Shenandoah National Park, January 12, 2021 — It was 23 degrees at the Compton Gap parking lot. We’re in the middle of a pandemic. So we were masked and armored to the best of our ability against the cruelty of winter.
The reason we were there is as mundane as the presence of Nature. The never ending parade of trees blown down across hiking trails had marched on. In its wake were a list of barriers to breach. There we were. Armed with fuel, oil and a Stihl chainsaw, ready to assault and clear what might be described as potholes on the hiker superhighway.
Think about it. We’re the Hoodlums Trail Crew. Masks are totally apropos.
We managed to clear 5 blowdowns from the AT. As the day warmed up, we were as overdressed as any group of rookies that ever were.
We’d never encountered a blowdown like this until today. Then there was another one just like it. Blowdowns are like puzzles. The first time wasn’t perfect. The second was a charm.
We salami sliced this beautiful red oak because it was covered in poison ivy. Didn’t want to manhandle a large log.
After clearing five blowdowns on the AT, Wayne and Dave headed for the Elk Wallow Trail to test this ancient two-person crosscut. I drove to Jenkins Gap to checkout the AT section for which I am responsible.
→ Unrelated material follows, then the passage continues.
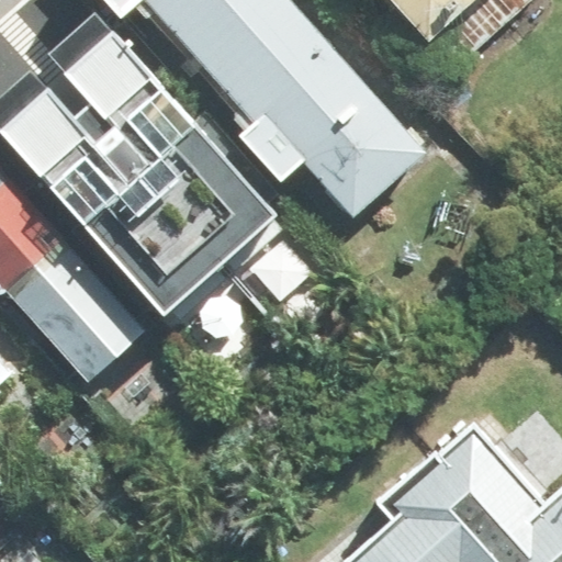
[(312,0),(98,0),(119,24),(141,7),(283,178),(306,168),(350,221),(437,149),(312,0)]
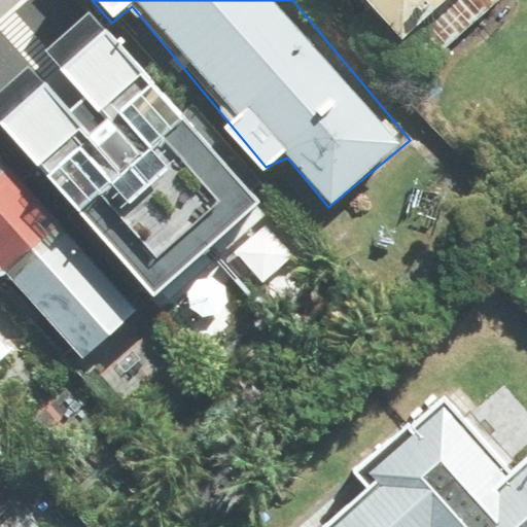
[(366,0),(396,34),(436,0),(366,0)]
Woops. Found a five-incher across the trail a few feet north of the stone steps for those who know this area. Everything else was clear so took the time to clip green briar and blackberry which are easy to see in winter. These brambles are vicious, ripping hikers skin and clothing. Some can grow a foot per week in summer. Hope I made a dent in their progress.
Same blowdown looking south.
Day’s end. Relaxed. Off the grid. At one with Nature. It was like riding into the sunset.